START MATERIAL FOR THIS EXERCISE

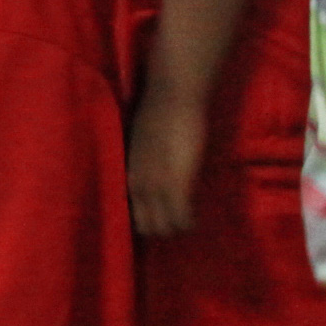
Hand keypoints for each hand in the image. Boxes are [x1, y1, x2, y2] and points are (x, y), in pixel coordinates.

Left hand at [125, 92, 204, 238]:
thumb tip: (152, 173)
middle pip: (146, 228)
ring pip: (165, 228)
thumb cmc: (159, 111)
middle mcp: (137, 186)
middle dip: (162, 229)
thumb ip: (144, 163)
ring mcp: (157, 188)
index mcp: (127, 174)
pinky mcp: (178, 186)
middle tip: (178, 222)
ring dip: (178, 228)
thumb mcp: (142, 143)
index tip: (160, 218)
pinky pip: (183, 219)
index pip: (130, 214)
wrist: (173, 96)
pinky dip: (190, 223)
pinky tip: (197, 218)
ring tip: (189, 221)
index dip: (146, 220)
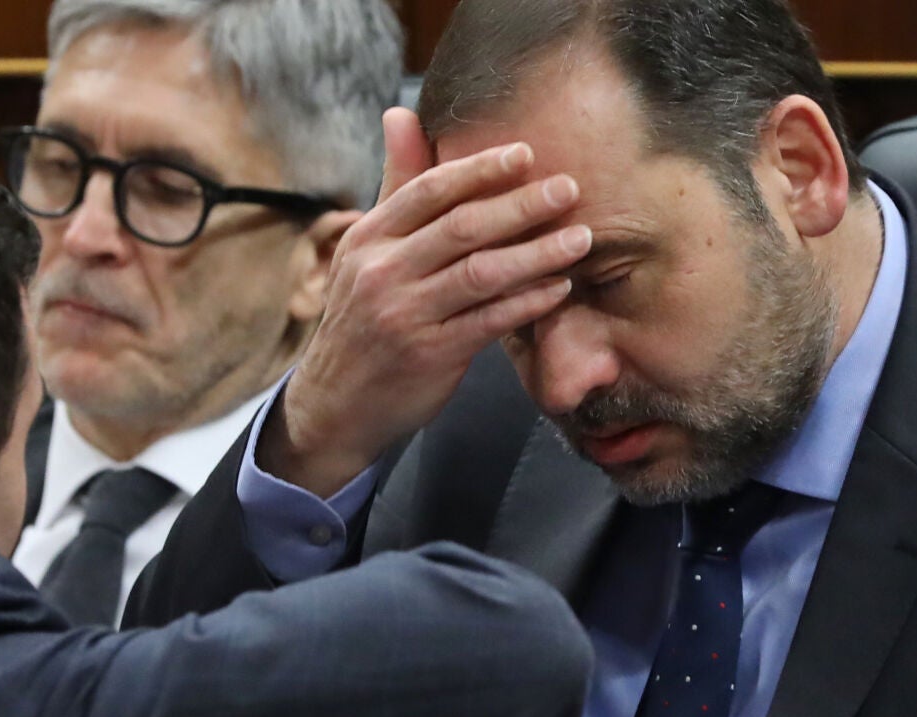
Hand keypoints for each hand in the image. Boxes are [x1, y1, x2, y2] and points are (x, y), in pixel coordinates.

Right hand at [260, 108, 591, 495]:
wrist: (335, 402)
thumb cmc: (365, 318)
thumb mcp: (367, 251)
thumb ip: (396, 187)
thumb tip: (400, 114)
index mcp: (369, 238)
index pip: (428, 190)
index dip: (480, 169)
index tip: (526, 153)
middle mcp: (382, 272)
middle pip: (462, 227)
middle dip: (521, 205)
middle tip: (568, 188)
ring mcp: (404, 315)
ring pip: (482, 273)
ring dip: (538, 253)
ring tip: (581, 239)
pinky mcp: (429, 355)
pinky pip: (488, 321)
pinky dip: (528, 303)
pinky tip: (560, 288)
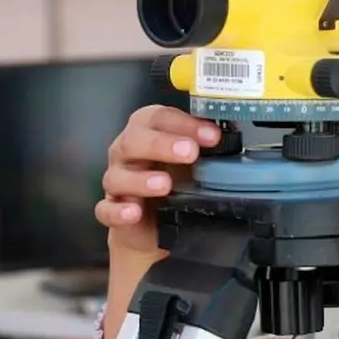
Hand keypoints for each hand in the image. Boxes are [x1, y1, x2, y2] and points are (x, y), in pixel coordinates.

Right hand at [96, 104, 221, 257]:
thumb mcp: (191, 158)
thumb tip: (233, 136)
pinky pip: (106, 209)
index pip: (159, 117)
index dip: (184, 124)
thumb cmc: (174, 177)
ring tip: (165, 185)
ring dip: (141, 179)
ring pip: (117, 176)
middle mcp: (126, 151)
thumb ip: (205, 145)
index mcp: (147, 131)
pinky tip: (134, 212)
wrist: (155, 220)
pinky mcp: (111, 210)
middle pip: (134, 140)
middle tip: (189, 152)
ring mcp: (116, 181)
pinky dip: (118, 211)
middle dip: (162, 144)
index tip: (211, 136)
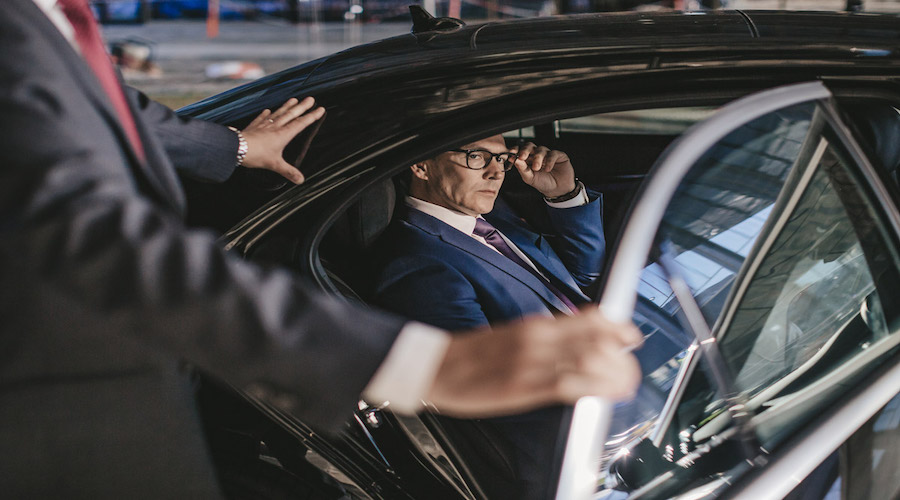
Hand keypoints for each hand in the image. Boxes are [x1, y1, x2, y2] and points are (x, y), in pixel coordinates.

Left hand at [240, 97, 325, 183]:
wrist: (237, 147)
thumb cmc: (256, 155)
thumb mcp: (275, 165)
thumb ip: (288, 172)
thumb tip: (300, 179)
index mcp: (283, 134)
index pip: (301, 123)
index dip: (311, 116)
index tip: (320, 109)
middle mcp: (275, 126)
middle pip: (291, 114)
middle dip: (302, 106)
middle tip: (311, 99)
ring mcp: (264, 125)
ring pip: (278, 113)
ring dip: (287, 106)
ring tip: (294, 99)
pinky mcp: (254, 126)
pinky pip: (262, 117)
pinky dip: (266, 114)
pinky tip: (267, 110)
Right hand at [425, 309, 641, 417]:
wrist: (436, 367)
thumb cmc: (474, 355)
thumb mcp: (514, 335)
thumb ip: (547, 337)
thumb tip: (580, 341)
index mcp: (535, 325)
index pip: (589, 318)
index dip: (617, 327)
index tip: (631, 336)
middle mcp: (538, 339)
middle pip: (596, 338)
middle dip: (622, 353)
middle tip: (631, 365)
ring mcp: (532, 363)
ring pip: (589, 359)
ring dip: (615, 371)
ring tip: (626, 380)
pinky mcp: (525, 388)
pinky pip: (569, 385)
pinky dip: (596, 386)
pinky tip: (609, 391)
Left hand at [511, 142, 576, 197]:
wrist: (558, 190)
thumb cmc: (543, 183)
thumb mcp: (530, 178)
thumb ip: (522, 168)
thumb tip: (514, 159)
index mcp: (528, 159)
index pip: (520, 150)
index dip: (516, 149)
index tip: (511, 153)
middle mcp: (537, 155)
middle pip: (530, 146)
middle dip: (525, 150)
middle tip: (522, 157)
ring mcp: (548, 154)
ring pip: (541, 149)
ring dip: (537, 158)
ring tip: (536, 168)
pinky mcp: (559, 155)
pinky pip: (553, 154)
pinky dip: (549, 161)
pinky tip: (547, 169)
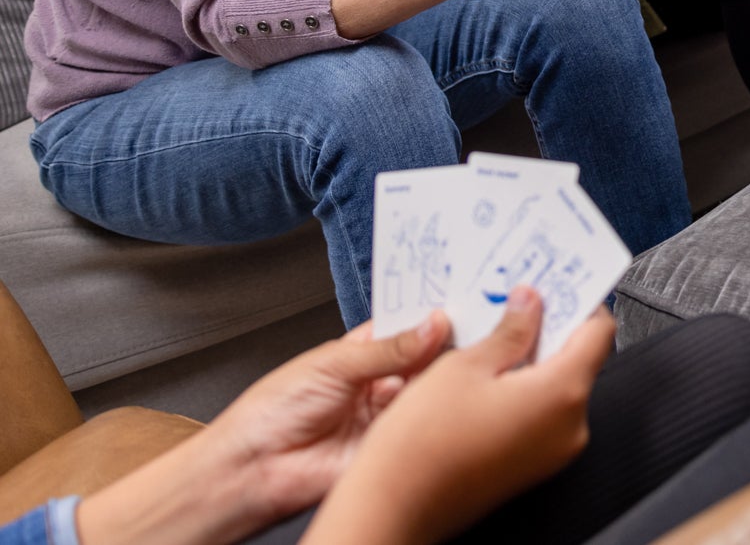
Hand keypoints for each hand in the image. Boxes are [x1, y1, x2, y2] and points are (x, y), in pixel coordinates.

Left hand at [75, 317, 450, 544]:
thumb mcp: (334, 364)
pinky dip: (442, 410)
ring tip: (469, 352)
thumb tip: (435, 324)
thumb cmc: (271, 413)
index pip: (408, 325)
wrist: (253, 470)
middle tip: (478, 323)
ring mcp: (389, 414)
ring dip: (448, 375)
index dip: (434, 313)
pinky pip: (427, 425)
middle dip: (450, 340)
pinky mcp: (394, 445)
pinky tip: (453, 392)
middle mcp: (380, 381)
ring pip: (432, 388)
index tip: (465, 298)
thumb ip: (389, 348)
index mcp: (362, 351)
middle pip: (428, 356)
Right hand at [303, 290, 613, 544]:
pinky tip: (489, 379)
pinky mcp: (533, 468)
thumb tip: (531, 303)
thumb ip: (510, 330)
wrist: (393, 508)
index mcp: (562, 395)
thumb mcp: (465, 367)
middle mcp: (571, 428)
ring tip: (495, 339)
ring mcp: (554, 453)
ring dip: (534, 361)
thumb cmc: (422, 445)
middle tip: (519, 304)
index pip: (600, 333)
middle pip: (580, 360)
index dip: (580, 303)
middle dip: (551, 330)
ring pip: (559, 389)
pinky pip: (543, 416)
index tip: (557, 286)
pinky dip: (525, 392)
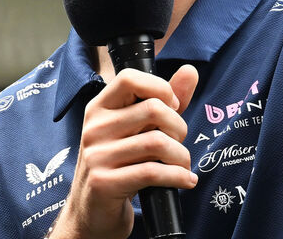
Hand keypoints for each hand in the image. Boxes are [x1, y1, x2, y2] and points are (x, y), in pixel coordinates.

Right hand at [50, 65, 198, 238]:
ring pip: (157, 142)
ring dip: (182, 157)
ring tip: (182, 165)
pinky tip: (184, 180)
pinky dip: (178, 177)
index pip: (129, 78)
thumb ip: (163, 100)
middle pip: (153, 109)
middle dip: (179, 128)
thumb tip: (190, 70)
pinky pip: (152, 172)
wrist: (92, 213)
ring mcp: (97, 155)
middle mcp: (94, 128)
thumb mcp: (136, 130)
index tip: (171, 108)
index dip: (160, 88)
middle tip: (177, 143)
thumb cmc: (119, 166)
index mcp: (99, 108)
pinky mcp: (104, 182)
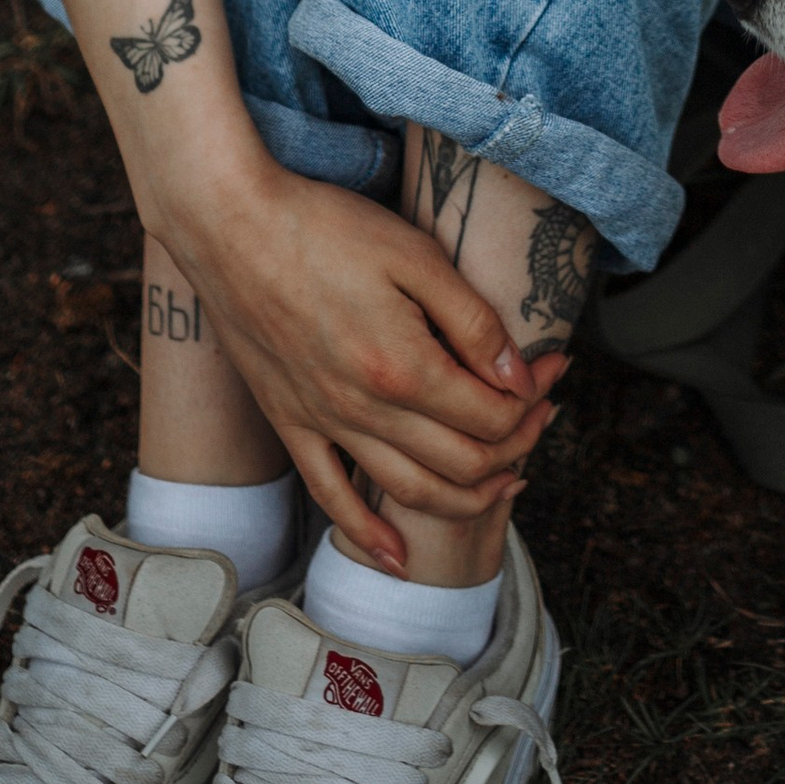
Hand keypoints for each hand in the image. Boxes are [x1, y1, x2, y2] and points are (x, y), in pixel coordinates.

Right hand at [170, 155, 558, 568]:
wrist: (229, 224)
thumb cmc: (324, 226)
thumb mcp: (416, 254)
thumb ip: (473, 322)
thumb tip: (517, 377)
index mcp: (404, 368)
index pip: (492, 416)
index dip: (534, 400)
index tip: (555, 369)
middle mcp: (365, 410)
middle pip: (462, 462)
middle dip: (516, 446)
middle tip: (542, 414)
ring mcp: (323, 423)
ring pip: (410, 493)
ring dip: (468, 499)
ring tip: (505, 481)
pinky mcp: (289, 423)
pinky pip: (331, 499)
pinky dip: (368, 537)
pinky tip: (397, 559)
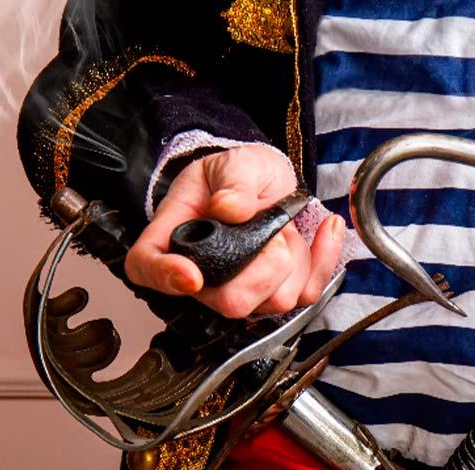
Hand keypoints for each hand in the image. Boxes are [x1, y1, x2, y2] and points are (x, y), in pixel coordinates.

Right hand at [125, 145, 345, 317]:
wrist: (266, 182)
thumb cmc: (237, 175)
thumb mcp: (233, 163)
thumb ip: (232, 180)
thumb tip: (229, 207)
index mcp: (174, 239)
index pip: (149, 268)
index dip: (166, 277)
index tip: (190, 275)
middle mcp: (204, 275)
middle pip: (227, 301)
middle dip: (262, 267)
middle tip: (271, 231)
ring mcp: (241, 290)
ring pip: (272, 302)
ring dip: (294, 258)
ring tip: (286, 225)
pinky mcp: (276, 291)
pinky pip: (306, 294)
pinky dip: (322, 260)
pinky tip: (325, 230)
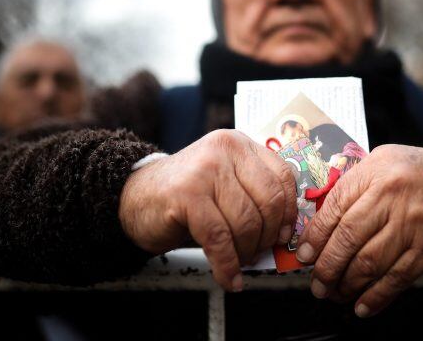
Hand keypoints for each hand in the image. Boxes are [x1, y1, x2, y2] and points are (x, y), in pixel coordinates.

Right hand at [118, 129, 296, 291]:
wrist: (134, 198)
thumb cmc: (185, 197)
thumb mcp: (225, 185)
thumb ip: (254, 197)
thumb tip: (285, 235)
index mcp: (239, 144)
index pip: (283, 177)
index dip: (289, 212)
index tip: (285, 235)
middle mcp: (225, 150)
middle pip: (268, 201)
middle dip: (267, 237)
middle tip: (258, 253)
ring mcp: (205, 169)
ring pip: (245, 222)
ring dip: (245, 253)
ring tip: (238, 263)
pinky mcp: (186, 194)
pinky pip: (219, 238)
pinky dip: (227, 265)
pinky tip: (228, 277)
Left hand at [296, 144, 422, 316]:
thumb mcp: (386, 163)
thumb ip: (355, 186)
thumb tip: (320, 222)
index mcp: (376, 171)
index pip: (335, 207)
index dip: (315, 236)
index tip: (304, 255)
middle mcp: (393, 195)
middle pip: (348, 238)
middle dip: (327, 267)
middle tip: (318, 282)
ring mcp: (413, 224)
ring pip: (369, 262)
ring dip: (347, 284)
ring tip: (336, 293)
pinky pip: (397, 278)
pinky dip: (376, 296)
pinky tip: (363, 304)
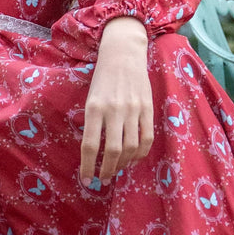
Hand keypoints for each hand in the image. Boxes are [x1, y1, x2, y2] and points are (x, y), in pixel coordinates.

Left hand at [79, 17, 153, 184]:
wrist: (123, 54)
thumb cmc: (103, 78)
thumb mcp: (90, 98)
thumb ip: (92, 123)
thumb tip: (93, 153)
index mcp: (94, 107)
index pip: (89, 145)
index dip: (87, 167)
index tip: (86, 180)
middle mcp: (114, 110)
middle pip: (112, 151)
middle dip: (106, 170)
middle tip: (103, 179)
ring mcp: (133, 109)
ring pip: (130, 148)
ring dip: (122, 164)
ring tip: (116, 169)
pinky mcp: (148, 108)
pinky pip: (146, 138)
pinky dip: (140, 154)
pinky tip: (133, 159)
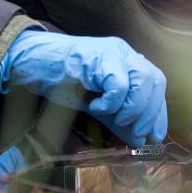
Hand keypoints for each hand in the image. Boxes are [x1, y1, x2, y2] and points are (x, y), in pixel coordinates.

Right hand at [0, 30, 167, 146]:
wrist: (32, 65)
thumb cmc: (62, 82)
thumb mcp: (96, 104)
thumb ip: (118, 119)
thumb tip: (138, 140)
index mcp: (127, 61)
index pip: (156, 84)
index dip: (159, 111)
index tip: (155, 136)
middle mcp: (125, 53)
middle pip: (155, 80)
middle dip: (150, 112)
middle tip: (134, 131)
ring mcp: (113, 52)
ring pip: (143, 80)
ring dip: (133, 107)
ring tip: (112, 117)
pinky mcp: (99, 57)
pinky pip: (119, 83)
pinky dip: (112, 102)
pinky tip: (95, 107)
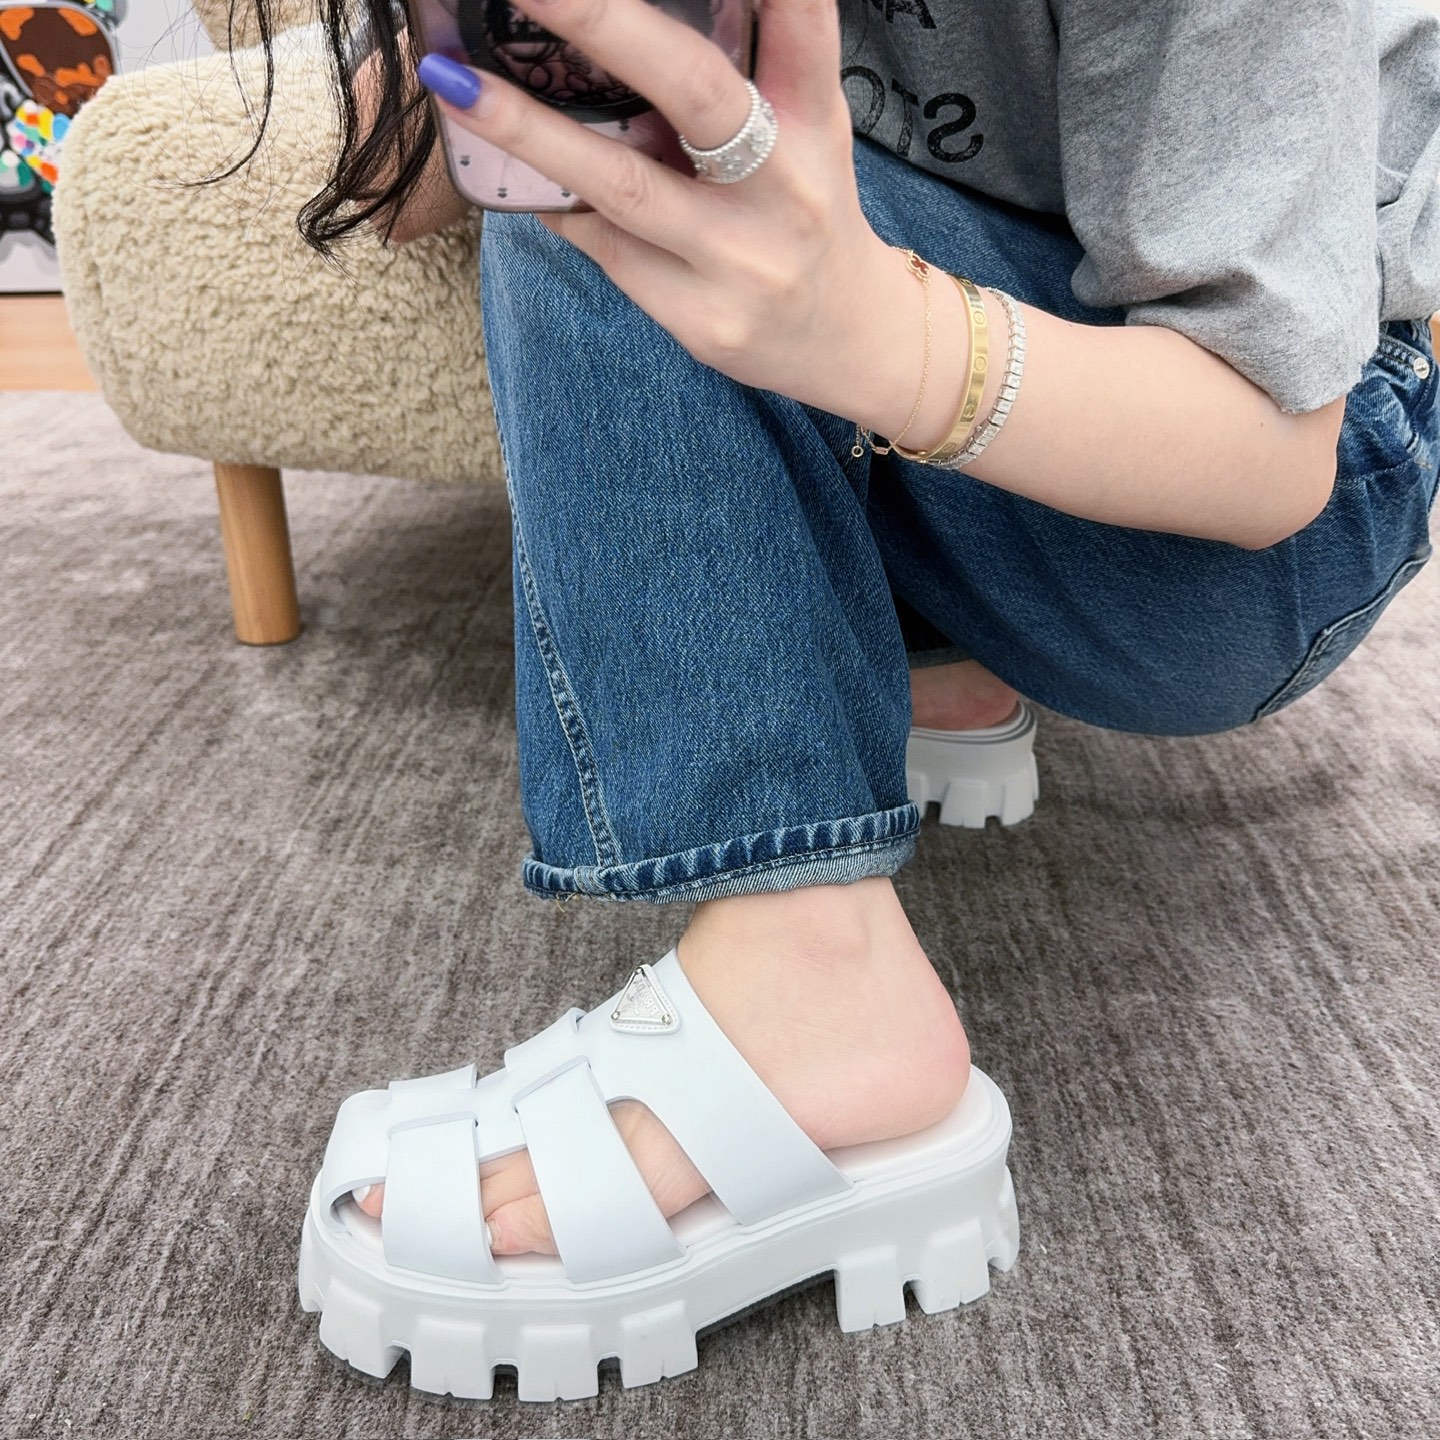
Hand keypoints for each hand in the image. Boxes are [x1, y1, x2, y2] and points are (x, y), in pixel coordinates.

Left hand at [418, 0, 934, 434]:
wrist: (845, 339)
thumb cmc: (803, 209)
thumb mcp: (805, 123)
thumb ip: (754, 55)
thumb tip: (652, 6)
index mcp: (813, 118)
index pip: (799, 22)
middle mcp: (785, 185)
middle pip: (696, 92)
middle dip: (604, 24)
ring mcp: (741, 260)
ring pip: (624, 188)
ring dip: (531, 131)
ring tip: (454, 82)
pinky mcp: (702, 319)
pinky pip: (605, 247)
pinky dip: (556, 201)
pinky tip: (519, 173)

END MATERIAL FOR THIS EXERCISE

PROBLEM. Return, with no change at all, every line in the entries above from the line containing "middle mcp: (382, 272)" through the line containing "pinky tip: (560, 288)".

SOLUTION.
middle mcp: (382, 272)
middle pip: (462, 227)
middle dip: (521, 205)
middle tip: (568, 188)
ring mcp: (404, 315)
ring pip: (482, 273)
ring dip: (538, 253)
ring tip: (581, 239)
pinky mcp: (429, 355)
pinky pip: (488, 321)
pinky dip: (528, 303)
pinky tip: (560, 288)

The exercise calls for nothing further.